You can stop these dark forces, Mr Van Rompuy - Farage

europarl: Mr Van Rompuy, it's been a long time, lovely to see you.
Today is November the 5th, a big celebration, festival day in England. Just over 400 years ago there was an attempt to blow up the house of parliament with dynamite and to destroy our constitution.
That was a violent approach, you of course have taken the dull, technocratic approach to all of these things, and indeed what you and your colleagues say time and again.
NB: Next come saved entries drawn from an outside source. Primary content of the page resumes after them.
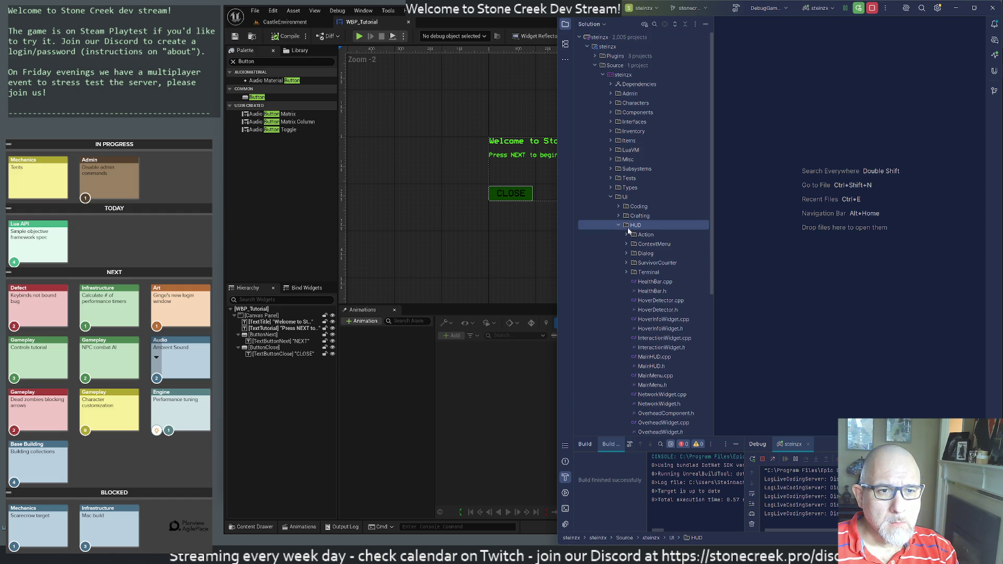
pyautogui.click(626, 272)
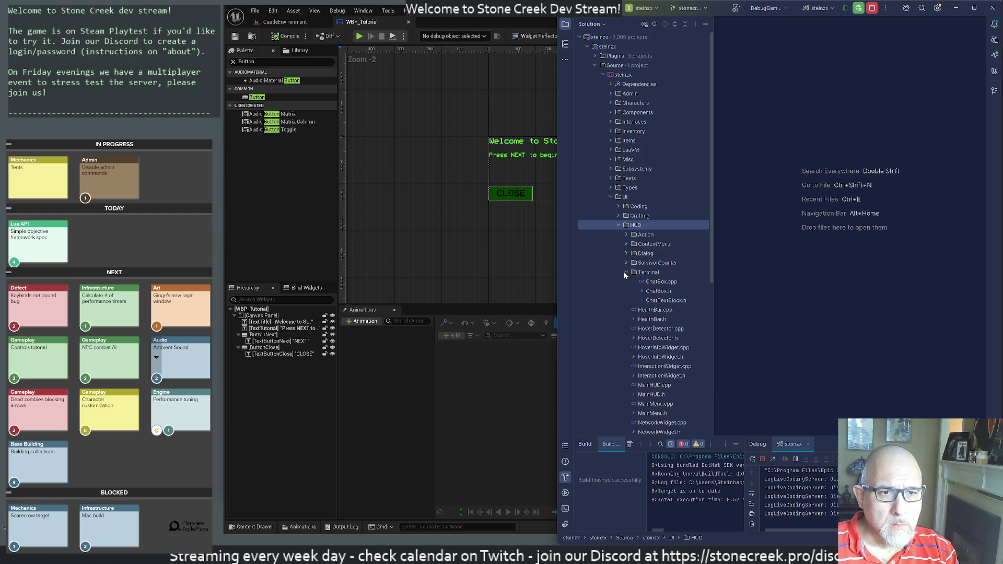
pyautogui.click(626, 272)
pyautogui.scroll(-3, 652, 261)
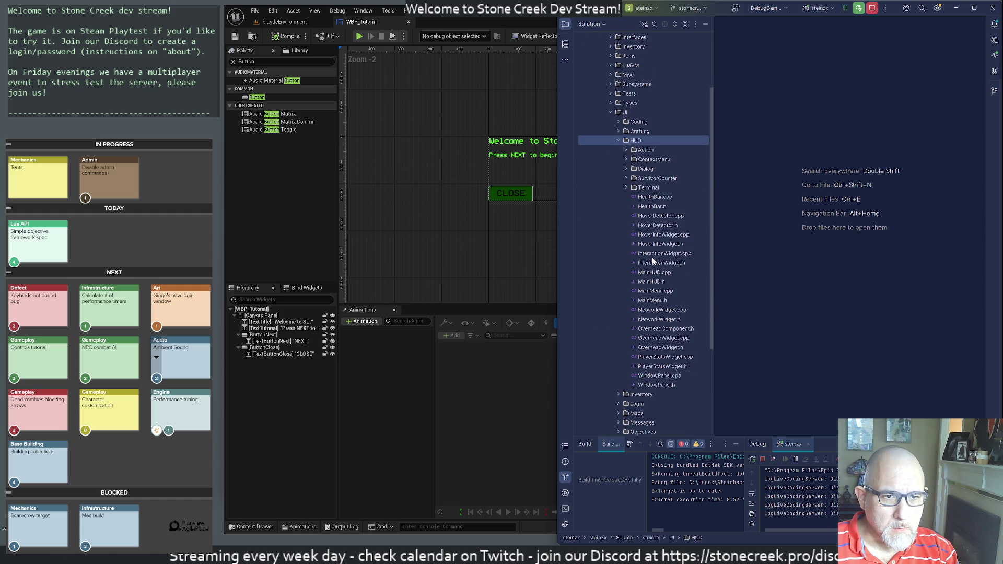
pyautogui.scroll(3, 652, 258)
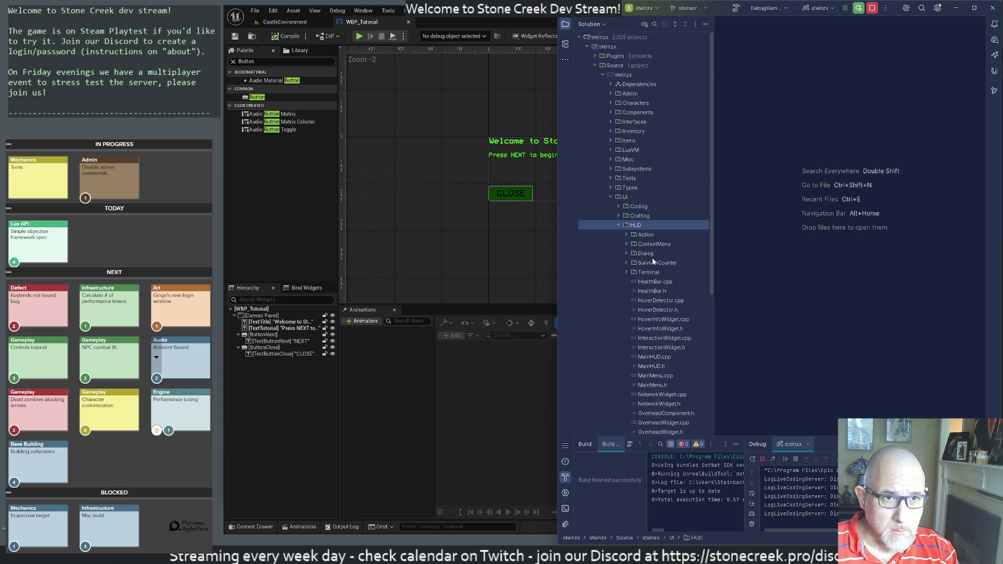
pyautogui.click(618, 225)
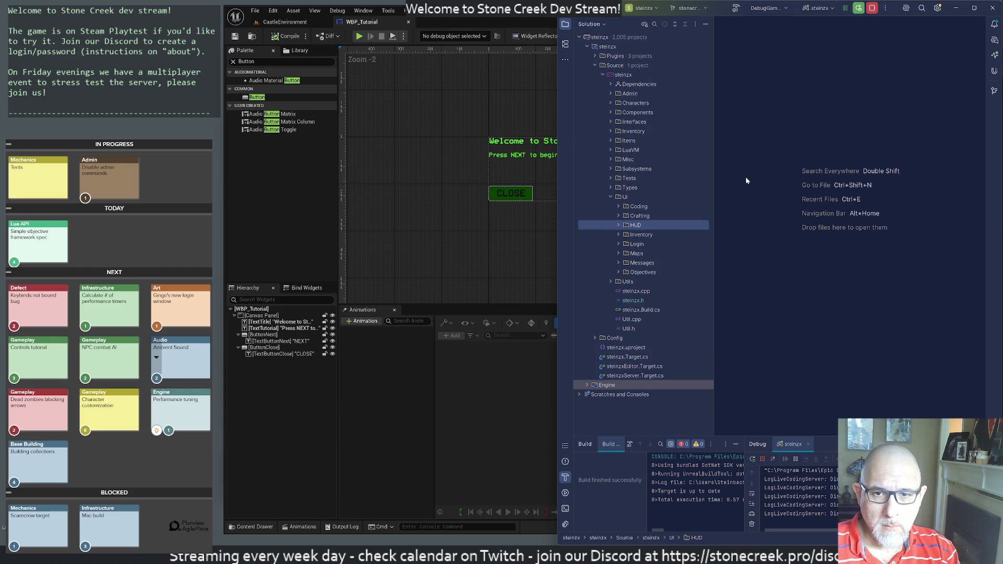
# Search the project for 'chat', open ChatBox.h, reveal it in the tree, then close it.
pyautogui.press('shift')
pyautogui.press('shift')
pyautogui.write('stein')
pyautogui.press('BackSpace')
pyautogui.press('BackSpace')
pyautogui.press('BackSpace')
pyautogui.write('chat')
You talk about e-initiative and what yoiu are going to do about employment - but the reality is, nothing in this Union is getting any better.


Indeed the accounts - I thought it was 18 years in a row the accounts hadn't been signed off for, I'm now told told that it's 19 and you are doing your best to tone down any criticism whatever growth figure you may have, they are pretty anemic, and youth unemployment in the Mediterranean is 50% plus in several states.
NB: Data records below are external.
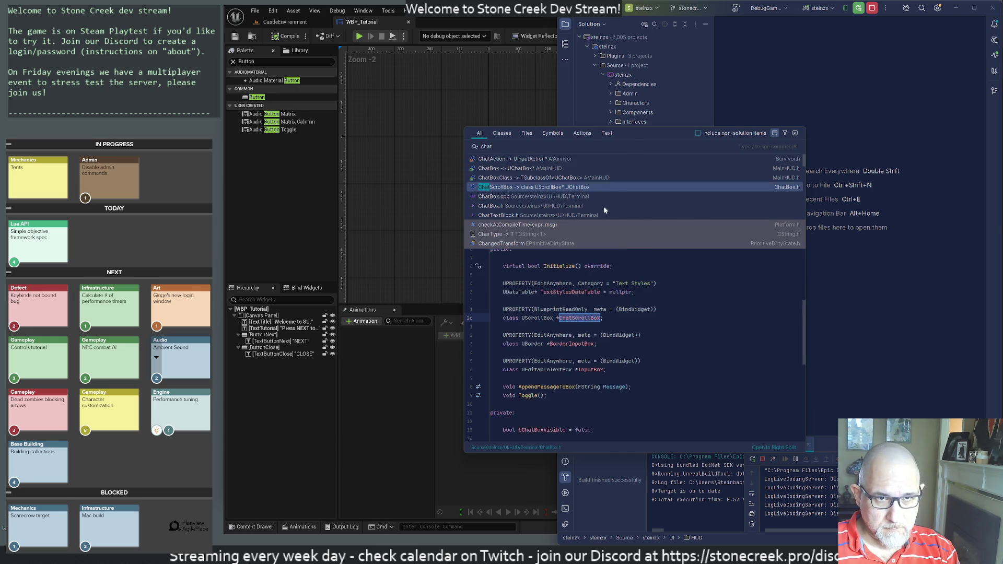
pyautogui.click(583, 188)
pyautogui.click(664, 24)
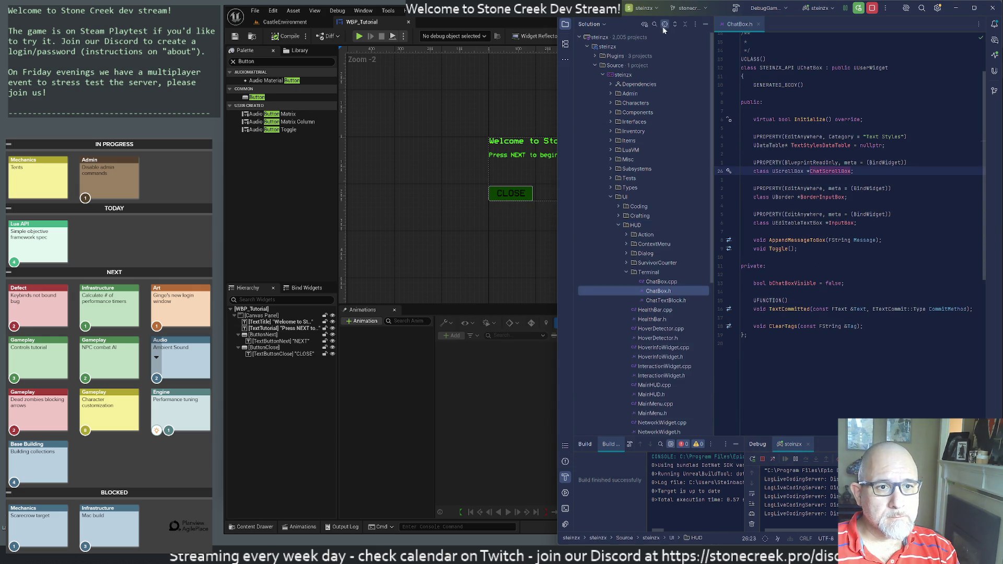
pyautogui.click(758, 24)
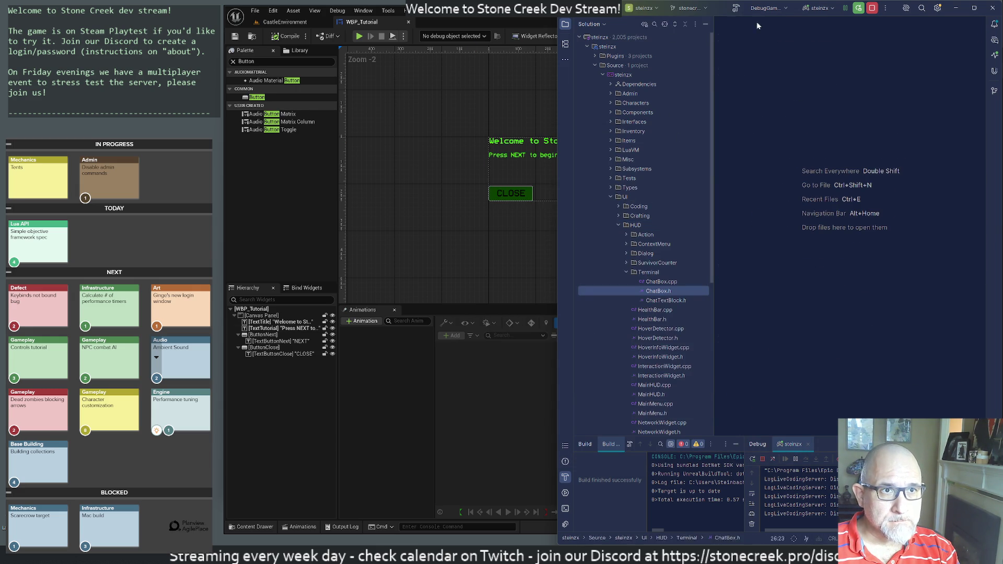
# Add a new file TutorialBox.h to the Terminal folder and accept the Perforce add.
pyautogui.rightClick(646, 272)
pyautogui.moveTo(667, 281)
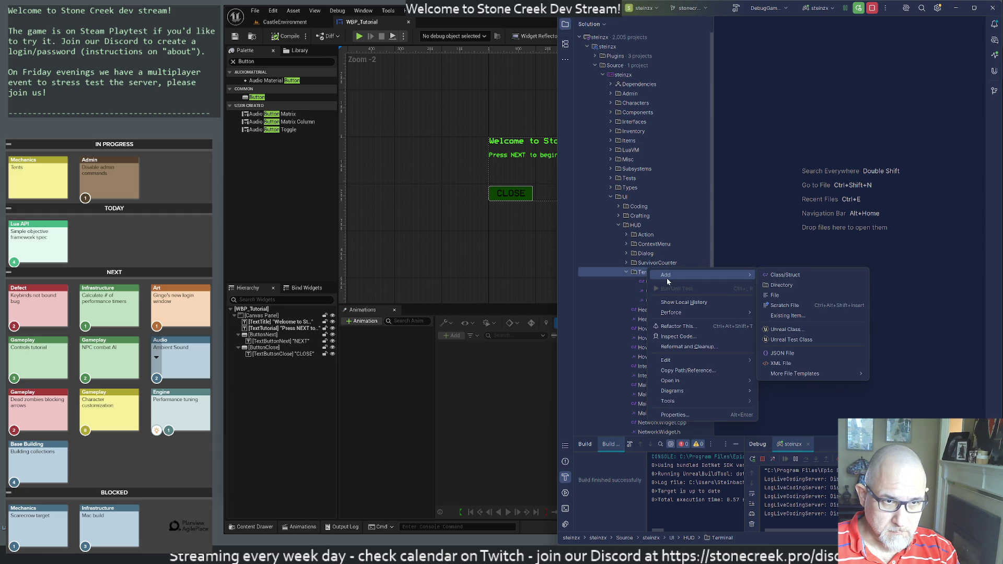
pyautogui.click(784, 295)
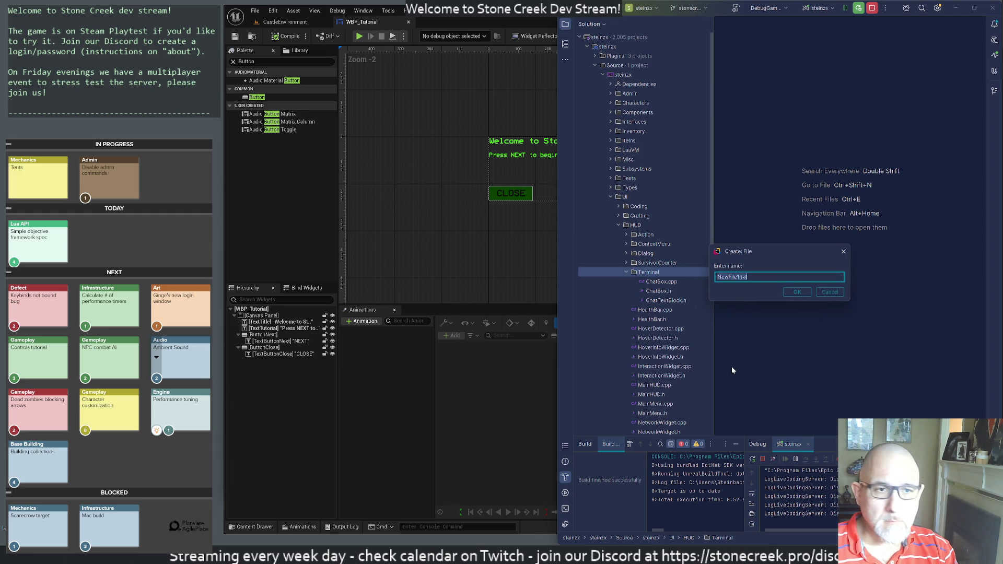
pyautogui.write('Tut')
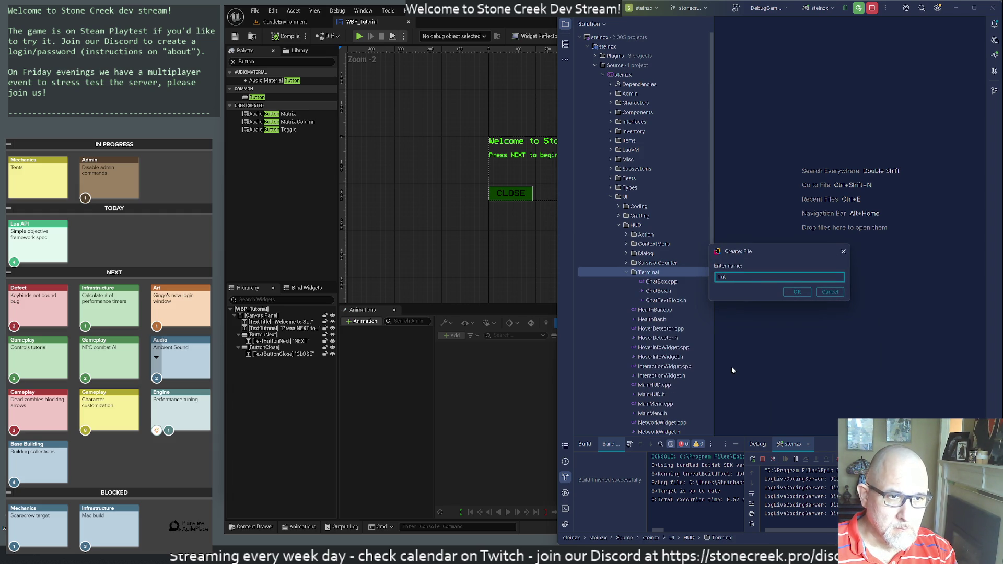
pyautogui.write('orialBox')
pyautogui.write('.h')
And of course you'll notice there is now a rise in opposition - real opposition - and much of it pretty ugly opposition, not stuff that I myself would want to lick hands with.

It was three and a half years ago that I got into some trouble by questioning who your tailor was. And they fined me 3,000 euros for doing so. Of course, I clearly was wrong. Look at you today, you are the smart, snappy young man around town.

But there's no question that your legitimacy hasn't grown in those three and a half years. In fact neither you, nor the Commission - even the Parliament - none of that connection with ordinary people has got greater. And that is why there is an electoral storm coming. There's something very dramatic that's going to happen in the third week of May next year [2014].

But you can stop it. You can stop these dark forces as you see them swarming into this Parliament, by actually admitting, openly, that the time has now come to legitimise, or otherwise, these institutions by holding free and fair referendums in the Member States as to whether your position should even exist.

Because the French and Dutch said, Mr Van Rompuy, you shouldn't exist. They vetoed it and yet you continue regardless.

Are you prepared to sit there and wait for the electoral storm, or would you take the initiative and do your best to legitimise democratically this European Union, or not?

SECOND ROUND (following Mr Van Rompuy's remarks)

Just for a moment there it got fun, you got angry with me,, it all became impassioned. That was brilliant, because prior to that it was the usual dirge, wasn't it. It was Mr Van Rompuy talking about a 'single supervisory mechanism', a 'resolution fund'.

What real people are talking about is the lack of jobs, the insanity - as in our case - opening the doors next year to the whole of Romania and Bulgaria.

So maybe, Mr van Rompuy, the answer is to ignore my pleas for a referendum and just come out and start attacking me and the eurosceptics and maybe then we'll make it a real European election.

But I warn you, the language that you and the rest of the European Commission use is not the way that ordinary people speak, it's not how they feel, and honestly, you sit there in front of that flag behind you: That flag and your position were rejected by the French and Dutch in 2005, you've carried on regardless, you have no legitimacy.

Let's fight it out on the battleground next May.